**EXERCISE GOAL**. Convert the lines into a Markdown table with the columns Row and Text, starting at the line that contains "הולך לעשות את" and ending at the line that contains "Los mejores diseños web de la red", with both of those lines included and blank lines left out. Give a row number for each line, and leave the pictures out of the answer.

**AVAILABLE DATA**.
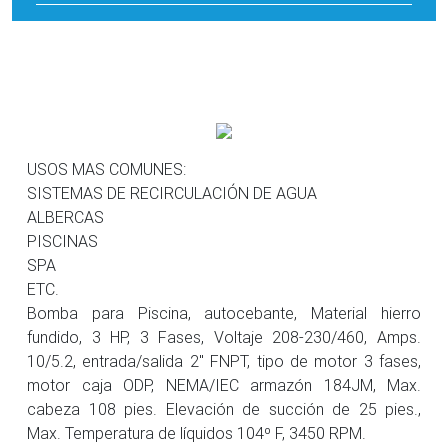
USOS MAS COMUNES:
SISTEMAS DE RECIRCULACIÓN DE AGUA
ALBERCAS
PISCINAS
SPA
ETC.
Bomba para Piscina, autocebante, Material hierro
fundido, 3 HP, 3 Fases, Voltaje 208-230/460, Amps.
10/5.2, entrada/salida 2″ FNPT, tipo de motor 3 fases,
motor caja ODP, NEMA/IEC armazón 184JM, Max.
cabeza 108 pies. Elevación de succión de 25 pies.,
Max. Temperatura de líquidos 104º F, 3450 RPM.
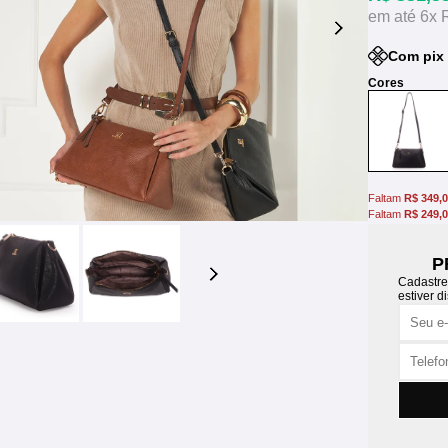
6x
Com pix
Faltam
R$ 349,
Faltam
R$ 249,
P
Cadastre
estiver d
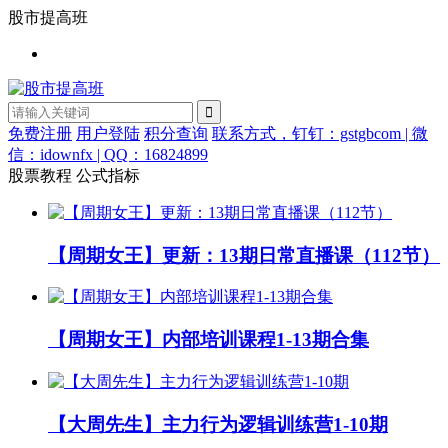
股市提高班
免费注册
用户登陆
积分查询
联系方式，钉钉：gstgbcom | 微
信：idownfx | QQ：16824899
股票教程
公式指标
【周期女王】更新：13期日常直播课（112节）
【周期女王】内部培训课程1-13期合集
【大周先生】主力行为逻辑训练营1-10期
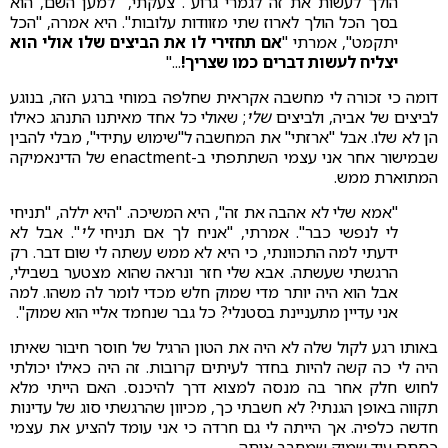
הולך לעשות את זה לגמרי גרוע". צעקתי, "למען השם, הוא
בסך הכל הולך לארוז שתי מזוודות עלובות". היא אמרה, "הכל
יתקמט", אמרתי "
אם תחזירי לו את הביצים שלו אולי הוא
יצליח לעשות דברים כמו שצריך!
..."
דומה כי זכורה לי מחשבה אקראית שחלפה במוחי ברגע הזה, בנוגע
לביצים של אביה, ולביצים
שלי
; שאולי כל אחד מאיתנו התנהג כאילו
הן לא שלו. אבל "ארזתי" את המחשבה ל"שימוש עתידי", מבלי להבין
שבמישור אחר אני עצמי השתתפתי ב-enactment של הדינאמיקה
המתוארת ממש.
"אמא שלי לא אהבה את זה", היא המשיכה. "היא יללה, "תניחי
לי לנפשי כבר". אמרתי, "אניח לך אם תניחי
לי
". אבל לא
ידעתי למה התכוונתי, כי היא לא ממש עשתה לי שום דבר. רק
הרגשתי שעשתה. אבא שלי חזר ונראה שהוא מצטער בשבילי,
אבל הוא היה יותר מדי שמוק חלש מכדי לומר לה משהו. למה
אני עדיין מתעניינת בסטנלי? כל גבר שנחמד אליי הוא שמוק".
באותו רגע לקול שלה לא היה את הטון הרגיל של חוסר חיבור שאיתו
היה לי כה קשה להיות בחדר לעיתים קרובות. זה היה כאילו יכולתי
לחוש חלק אחר בה מנסה למצוא דרך להיכנס. האם הייתי מלא
תקווה באופן הגנתי? לא חשבתי כך, מכיוון שהרגשתי סוג של עדינות
חדשה כלפיה. אך הייתה לי גם חרדה כי אני עומד להציע את עצמי
כסתם עוד שמוק שמחבב אותה.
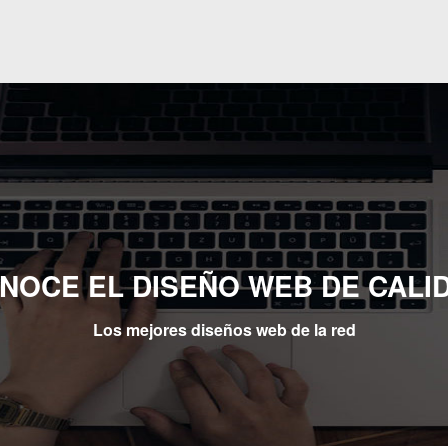
NOCE EL DISEÑO WEB DE CALI
Los mejores diseños web de la red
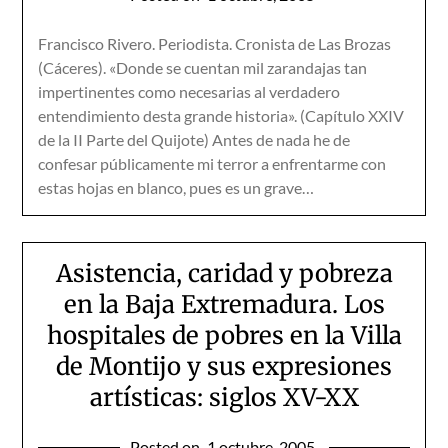
Francisco Rivero. Periodista. Cronista de Las Brozas
(Cáceres). «Donde se cuentan mil zarandajas tan
impertinentes como necesarias al verdadero
entendimiento desta grande historia». (Capítulo XXIV
de la II Parte del Quijote) Antes de nada he de
confesar públicamente mi terror a enfrentarme con
estas hojas en blanco, pues es un grave…
Asistencia, caridad y pobreza
en la Baja Extremadura. Los
hospitales de pobres en la Villa
de Montijo y sus expresiones
artísticas: siglos XV-XX
Posted on
1 octubre, 2005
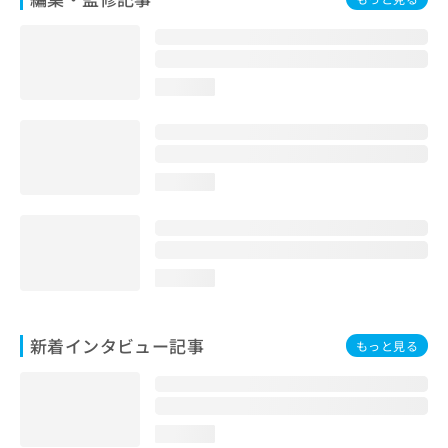
loading...
loading...
loading...
新着インタビュー記事
もっと見る
loading...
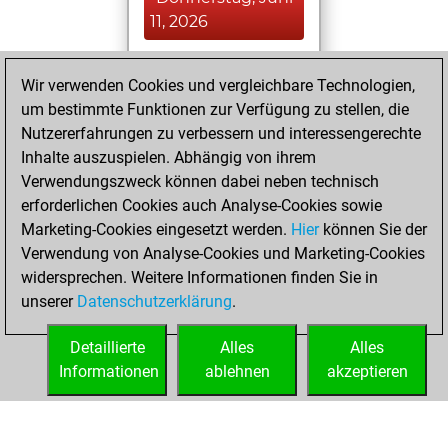
11, 2026
You played 7
Wir verwenden Cookies und vergleichbare Technologien,
slow games
Play
um bestimmte Funktionen zur Verfügung zu stellen, die
You scored +1
Nutzererfahrungen zu verbessern und interessengerechte
=0 -6 in slow games
Inhalte auszuspielen. Abhängig von ihrem
Verwendungszweck können dabei neben technisch
Mittwoch, Juni 10,
erforderlichen Cookies auch Analyse-Cookies sowie
2026
Marketing-Cookies eingesetzt werden.
Hier
können Sie der
Verwendung von Analyse-Cookies und Marketing-Cookies
You played 22
widersprechen. Weitere Informationen finden Sie in
blitz games
Play
unserer
Datenschutzerklärung
.
You scored +3
=1 -18 in blitz
Detaillierte
Alles
Alles
Informationen
ablehnen
akzeptieren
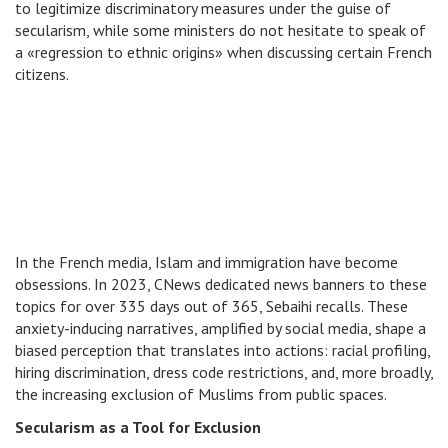
to legitimize discriminatory measures under the guise of
secularism, while some ministers do not hesitate to speak of
a «regression to ethnic origins» when discussing certain French
citizens.
In the French media, Islam and immigration have become
obsessions. In 2023, CNews dedicated news banners to these
topics for over 335 days out of 365, Sebaihi recalls. These
anxiety-inducing narratives, amplified by social media, shape a
biased perception that translates into actions: racial profiling,
hiring discrimination, dress code restrictions, and, more broadly,
the increasing exclusion of Muslims from public spaces.
Secularism as a Tool for Exclusion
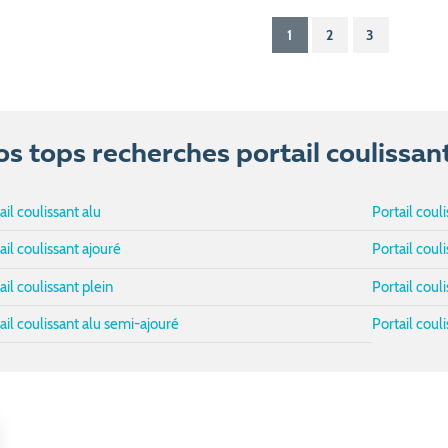
1
2
3
s tops recherches portail coulissan
ail coulissant alu
Portail coul
ail coulissant ajouré
Portail cou
ail coulissant plein
Portail coul
ail coulissant alu semi-ajouré
Portail couli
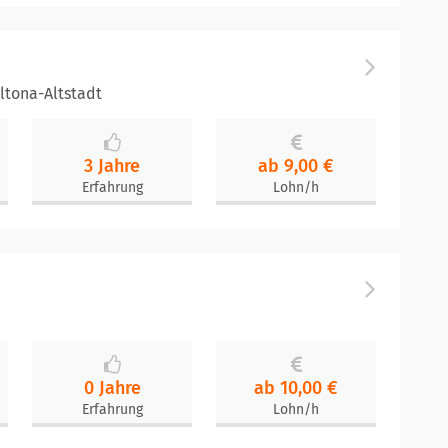
ltona-Altstadt
3 Jahre
ab 9,00 €
Erfahrung
Lohn/h
0 Jahre
ab 10,00 €
Erfahrung
Lohn/h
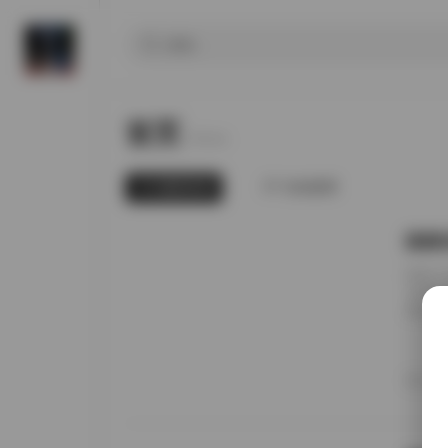
首页
Home.
最新发布
为你推荐
国模张
前阵子
无事就
直接进
册的实
日期锚
者谁家
20
境里走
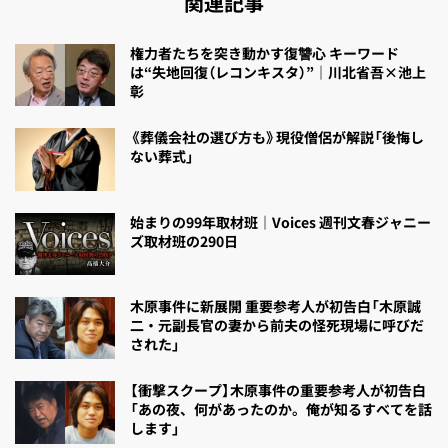
関連記事
権力者たちを突き動かす復讐心 キーワード
は“失地回復（レコンキスタ）”｜川北省吾×池上
彰
《葬儀会社の選び方も》現役僧侶が解説「後悔し
ない葬式」
始まりの99年取材班｜Voices 週刊文春ジャニー
ズ取材班の290日
木原事件に新展開 重要参考人が初告白「木原誠
二・元副長官の妻から前夫の怪死現場に呼びだ
された」
【衝撃スクープ】木原事件の重要参考人が初告白
「あの夜、何があったのか。俺が知るすべてを話
します」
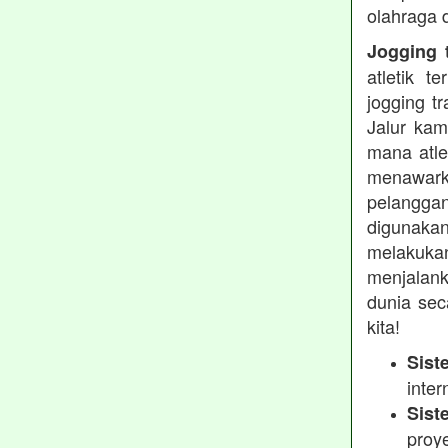
olahraga 
Jogging t
atletik 
jogging t
Jalur kam
mana atle
menawarka
pelanggan
digunakan
melakukan
menjalank
dunia sec
kita!
Sist
inter
Sist
proy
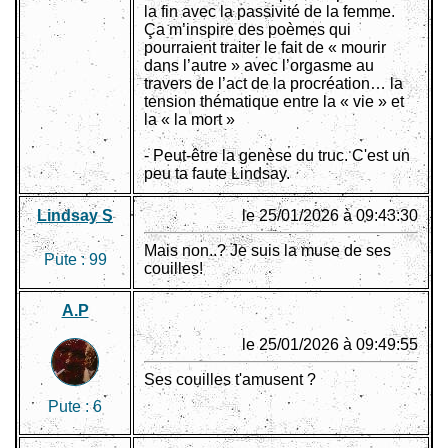
la fin avec la passivité de la femme.
Ça m’inspire des poèmes qui
pourraient traiter le fait de « mourir
dans l’autre » avec l’orgasme au
travers de l’act de la procréation… la
tension thématique entre la « vie » et
la « la mort »
- Peut-être la genèse du truc. C'est un
peu ta faute Lindsay.
Lindsay S
le 25/01/2026 à 09:43:30
Mais non..? Je suis la muse de ses
Pute :
99
couilles!
A.P
le 25/01/2026 à 09:49:55
Ses couilles t'amusent ?
Pute :
6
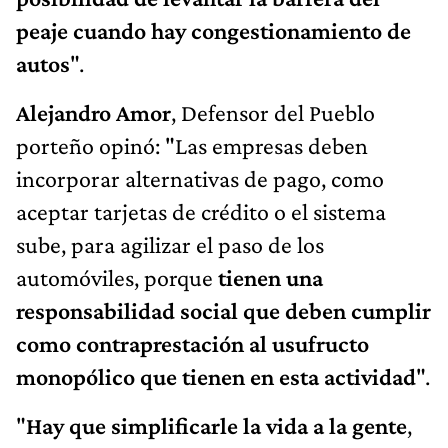
peaje cuando hay congestionamiento de
autos
".
Alejandro Amor
, Defensor del Pueblo
porteño opinó: "Las empresas deben
incorporar alternativas de pago, como
aceptar tarjetas de crédito o el sistema
sube, para agilizar el paso de los
automóviles, porque
tienen una
responsabilidad social que deben cumplir
como contraprestación al usufructo
monopólico que tienen en esta actividad
".
"
Hay que simplificarle la vida a la gente
,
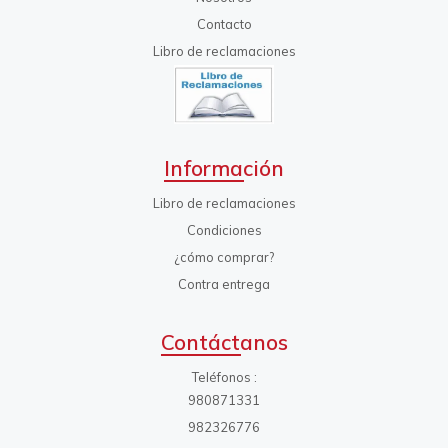
Contacto
Libro de reclamaciones
Información
Libro de reclamaciones
Condiciones
¿cómo comprar?
Contra entrega
Contáctanos
Teléfonos
980871331
982326776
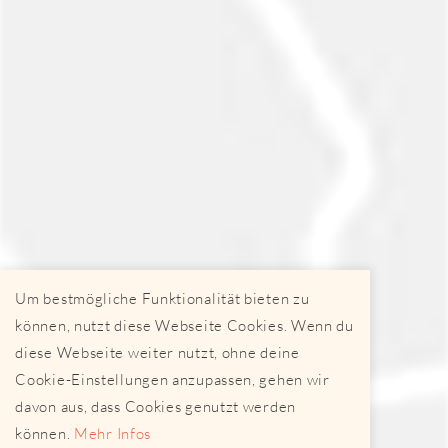
Um bestmögliche Funktionalität bieten zu
können, nutzt diese Webseite Cookies. Wenn du
diese Webseite weiter nutzt, ohne deine
Cookie-Einstellungen anzupassen, gehen wir
davon aus, dass Cookies genutzt werden
können.
Mehr Infos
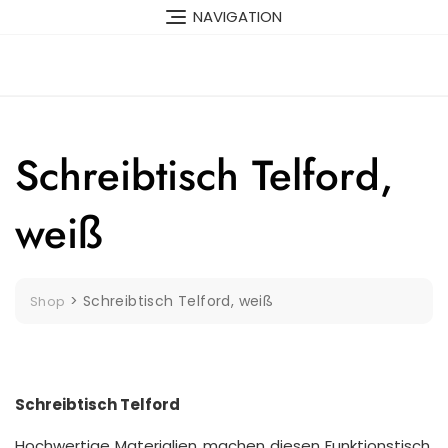
Skip
NAVIGATION
to
content
Schreibtisch Telford,
weiß
>
Schreibtisch Telford, weiß
Shop
Schreibtisch Telford
Hochwertige Materialien machen diesen Funktionstisch,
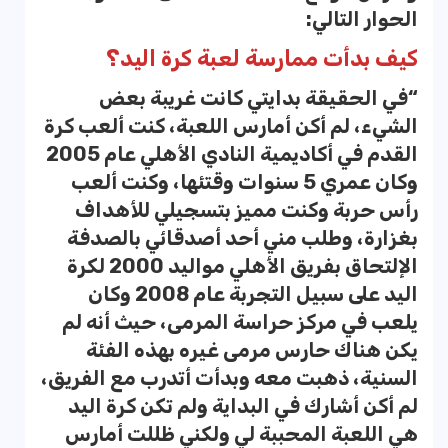
الحوار التالي:
كيف بدأت ممارسة لعبة كرة اليد؟
“في الحقيقة بدايتي كانت غريبة بعض
الشيء، لم أكن أمارس اللعبة، كنت ألعب كرة
القدم في أكاديمية النادي الأهلي عام 2005
وكان عمري 5 سنوات وقتئها، وكنت ألعب
رأس حربة وكنت مميز بتسجيلي للأهداف
بغزارة، وطلب مني أحد أصدقائي بالصدفة
الإلتحاق بفريق الأهلي مواليد 2000 لكرة
اليد على سبيل التجربة عام 2008 وكان
يلعب في مركز حراسة المرمى، حيث أنه لم
يكن هناك حارس مرمى غيره بهذه الفئة
السنية، ذهبت معه وبدأت أتدرب مع الفريق،
لم أكن أشارك في البداية ولم تكن كرة اليد
هي اللعبة المحببة لي ولكني ظللت أمارس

**FINAL ANSWER**.
| Row | Text |
|---|---|
| 1 | הולך לעשות את זה לגמרי גרוע". צעקתי, "למען השם, הוא |
| 2 | בסך הכל הולך לארוז שתי מזוודות עלובות". היא אמרה, "הכל |
| 3 | יתקמט", אמרתי " |
| 4 | אם תחזירי לו את הביצים שלו אולי הוא |
| 5 | יצליח לעשות דברים כמו שצריך! |
| 6 | ..." |
| 7 | דומה כי זכורה לי מחשבה אקראית שחלפה במוחי ברגע הזה, בנוגע |
| 8 | לביצים של אביה, ולביצים |
| 9 | שלי |
| 10 | ; שאולי כל אחד מאיתנו התנהג כאילו |
| 11 | הן לא שלו. אבל "ארזתי" את המחשבה ל"שימוש עתידי", מבלי להבין |
| 12 | שבמישור אחר אני עצמי השתתפתי ב-enactment של הדינאמיקה |
| 13 | המתוארת ממש. |
| 14 | "אמא שלי לא אהבה את זה", היא המשיכה. "היא יללה, "תניחי |
| 15 | לי לנפשי כבר". אמרתי, "אניח לך אם תניחי |
| 16 | לי |
| 17 | ". אבל לא |
| 18 | ידעתי למה התכוונתי, כי היא לא ממש עשתה לי שום דבר. רק |
| 19 | הרגשתי שעשתה. אבא שלי חזר ונראה שהוא מצטער בשבילי, |
| 20 | אבל הוא היה יותר מדי שמוק חלש מכדי לומר לה משהו. למה |
| 21 | אני עדיין מתעניינת בסטנלי? כל גבר שנחמד אליי הוא שמוק". |
| 22 | באותו רגע לקול שלה לא היה את הטון הרגיל של חוסר חיבור שאיתו |
| 23 | היה לי כה קשה להיות בחדר לעיתים קרובות. זה היה כאילו יכולתי |
| 24 | לחוש חלק אחר בה מנסה למצוא דרך להיכנס. האם הייתי מלא |
| 25 | תקווה באופן הגנתי? לא חשבתי כך, מכיוון שהרגשתי סוג של עדינות |
| 26 | חדשה כלפיה. אך הייתה לי גם חרדה כי אני עומד להציע את עצמי |
| 27 | כסתם עוד שמוק שמחבב אותה. |
| 28 | NOCE EL DISEÑO WEB DE CALI |
| 29 | Los mejores diseños web de la red |